プライオリティーテント グリーンステージ後方には、屋根がついて日差しを避けれる、障害者・ベビーカー利用者や、こどもが利用できるプライオリティーテントがあります。このテントにいても十分に音は聞こえますし、グリーンステージのモニターは見えます。

 そのほかのステージにつきましては、特に車いす用のシートはありません。しかし、ステージ後方にいればステージ上がまったく見えないということも無いので、十分に楽しめます。ただし、レッドマーキーだけは混み合うとステージはまったく見えなくなりますのでご注意ください。

?交通アクセスについて
 車いす利用者は混み合っているシャトルバスに乗ることは困難です。そのため、場内に身体障害者専用駐車場が設置されています。
一般と同じ駐車料金を払い、事前に予約をしておけば駐車場が利用できます。
事前予約の電話番号は:03-5720-9999(平日16:00〜19:00)
受付期間:7月17日(金)

?宿泊について
 完全バリアフリー対応の宿はなさそうですが、車いすでも利用できるホテルはあります。
・苗場プリンスホテル
・ホテル エフ(入口が斜面で段差はありません。1階には身障者用トイレや、車いすで入れる洋室があります。)
・御宿 本陣(出入り口は段差になっているが、従業員が運んでくれました。車イスで入れるスペースのツインルームがあります。)
 その他にもあるかも知れませんが、現在調査中です。もし、ここは利用できますといった情報がありましたら教えてください!

?食事について
 会場内には数多くの屋台があります。オアシスエリア・オレンジコートにはイスやテーブルが設置されていますが、その他のエリアにはテーブルは期待しないでください。

【3章 ?Beautiful?】

 最後に、私も車いすを利用しており、手にもマヒがあります。苗場では、ひとりでトイレにも移動できないことも多くあります。お手伝いをしてくれる方もたくさんいますが、「フジロックには参加しないほうがいいのかな」と思ったりします。しかし、私は苗場のフジロックが大好きです。

beautiful 車いすで会場にいると、よく声をかけられます。そのなかで、私には忘れられない一言があります。
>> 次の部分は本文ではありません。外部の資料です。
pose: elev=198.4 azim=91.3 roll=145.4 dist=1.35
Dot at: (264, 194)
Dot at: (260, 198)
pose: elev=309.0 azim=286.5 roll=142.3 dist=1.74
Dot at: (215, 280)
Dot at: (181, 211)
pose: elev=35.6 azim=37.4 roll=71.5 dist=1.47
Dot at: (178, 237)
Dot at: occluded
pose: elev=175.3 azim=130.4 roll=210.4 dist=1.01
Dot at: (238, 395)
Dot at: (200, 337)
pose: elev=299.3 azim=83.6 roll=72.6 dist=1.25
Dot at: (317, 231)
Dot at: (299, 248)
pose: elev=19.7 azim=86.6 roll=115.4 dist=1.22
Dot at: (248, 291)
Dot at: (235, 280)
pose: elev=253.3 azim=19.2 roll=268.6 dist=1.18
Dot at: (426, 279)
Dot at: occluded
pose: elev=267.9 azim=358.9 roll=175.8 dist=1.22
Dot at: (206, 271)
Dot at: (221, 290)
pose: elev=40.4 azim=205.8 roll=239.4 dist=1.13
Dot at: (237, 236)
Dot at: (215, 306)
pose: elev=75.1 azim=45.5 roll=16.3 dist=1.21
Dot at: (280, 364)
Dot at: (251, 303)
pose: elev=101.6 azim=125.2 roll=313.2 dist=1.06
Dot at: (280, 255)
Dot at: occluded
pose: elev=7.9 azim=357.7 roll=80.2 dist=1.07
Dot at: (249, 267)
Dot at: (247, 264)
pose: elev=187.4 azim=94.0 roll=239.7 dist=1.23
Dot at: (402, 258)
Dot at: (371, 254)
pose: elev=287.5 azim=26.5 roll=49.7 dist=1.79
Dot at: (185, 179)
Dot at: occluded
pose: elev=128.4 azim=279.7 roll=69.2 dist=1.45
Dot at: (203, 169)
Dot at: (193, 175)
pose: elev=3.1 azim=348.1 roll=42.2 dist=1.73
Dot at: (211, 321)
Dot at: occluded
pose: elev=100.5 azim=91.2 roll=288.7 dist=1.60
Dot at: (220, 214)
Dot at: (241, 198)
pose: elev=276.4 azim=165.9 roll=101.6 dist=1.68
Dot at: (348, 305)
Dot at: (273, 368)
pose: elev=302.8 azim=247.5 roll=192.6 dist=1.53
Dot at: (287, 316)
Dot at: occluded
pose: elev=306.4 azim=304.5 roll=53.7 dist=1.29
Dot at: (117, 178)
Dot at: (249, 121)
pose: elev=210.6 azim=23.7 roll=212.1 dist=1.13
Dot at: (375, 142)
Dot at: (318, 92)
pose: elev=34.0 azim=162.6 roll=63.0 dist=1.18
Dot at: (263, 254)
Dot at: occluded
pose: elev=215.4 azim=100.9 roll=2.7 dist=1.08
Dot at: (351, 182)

 自称、元Cooper Temple Clauseのメンバーという外人が、車いすで踊る私の姿を見て言いました。
「You are so Beautiful!(かっこいいじゃん!)」

 障害があったり、ベビーカーを押している”Beautiful”なフジロッカーズのみなさま、不便点や工夫している裏技などございましたらぜひ教えてください! 今後、紹介させていただきます。みんなの力でさらに楽しいフジロックにしていきましょう!

※今回紹介した情報は2008年までのフジロックのものです。2009年は変更がある場合がございますことをご了承ください。